Then I read the branddna blog on page 25 of this week’s issue. It reports Lee Clow’s comments from the Caxtons seminar in Australia, where he bemoaned (again) agencies’ willingness to give away their intellectual property and succumb to the procurement mentality of their clients’ business. It chimed with a letter I received from Adobe claiming that "research reveals 80 per cent of CEOs don’t trust marketers and 60 per cent believe they live too much in their creative and media bubble".
If agencies are happy to give away their transformational big ideas in return for a service fee, and if client CEOs don’t even trust their own marketers, what hope is there for agencies to ever get to the heart of the brands they work on and share in their success? It’s a bleak picture. But Clow’s Caxtons speech shows there is another way. The Steve Jobs way.
"Steve Jobs was the best client I ever had," Clow said. "He understood that everything a brand does is an ad… this guy loved what we do." Clow says he met Jobs every week to talk about advertising and marketing; they worked together to invent the Apple store concept: "We spent an hour arguing about the shade of grey for the men’s- and ladies’-room signs in the first Apple store.

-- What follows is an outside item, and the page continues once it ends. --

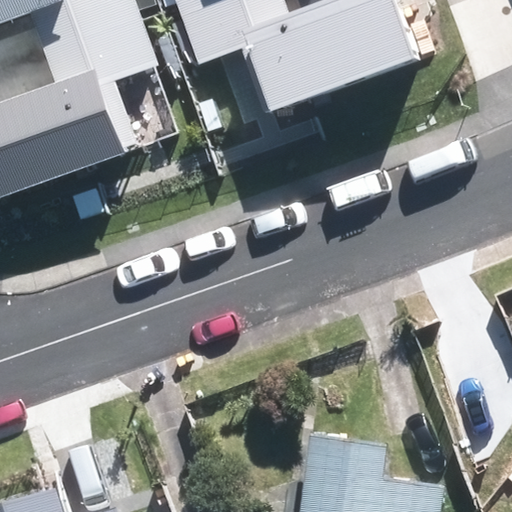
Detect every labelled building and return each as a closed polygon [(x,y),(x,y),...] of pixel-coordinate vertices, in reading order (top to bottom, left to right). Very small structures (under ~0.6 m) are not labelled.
[(171,71),(148,0),(37,0),(0,12),(0,28),(29,117),(171,71)] [(0,0),(0,12),(37,0),(0,0)] [(418,47),(402,0),(243,0),(276,95),(418,47)] [(156,511),(127,446),(8,498),(13,511),(156,511)] [(464,511),(468,496),(330,474),(323,511),(464,511)]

Everything they did was something we sat and talked about in our marketing and communications meetings."
Clow believes that if agencies have the opportunity to touch every message from the brands they work for, whether it’s the packaging, the design of the store or what it does online, the brand is stronger and agencies can do their best work on its behalf. He says he wishes there were more demanding clients (like Jobs) who creative people had to work hard to satisfy – clients they could live up to, instead of "these bottom-feeders who want the lowest common denominator". Instead, Clow says, good agencies can end up caring more about a brand than the client does. The marketing merry-go-round doesn’t help, when marketers are in place for such brief periods they barely get the chance to understand the brands they work on; the job all to easily becomes about process. It’s a vicious circle, of course. If so many CEOs really do mistrust and annexe their marketers, they’re unlikely to engender much corporate loyalty among them. And their agencies are unlikely to get much purchase in the boardroom and ever get paid a proper fee for driving their clients’ business. If only all those mistrusting CEOs could learn from Jobs.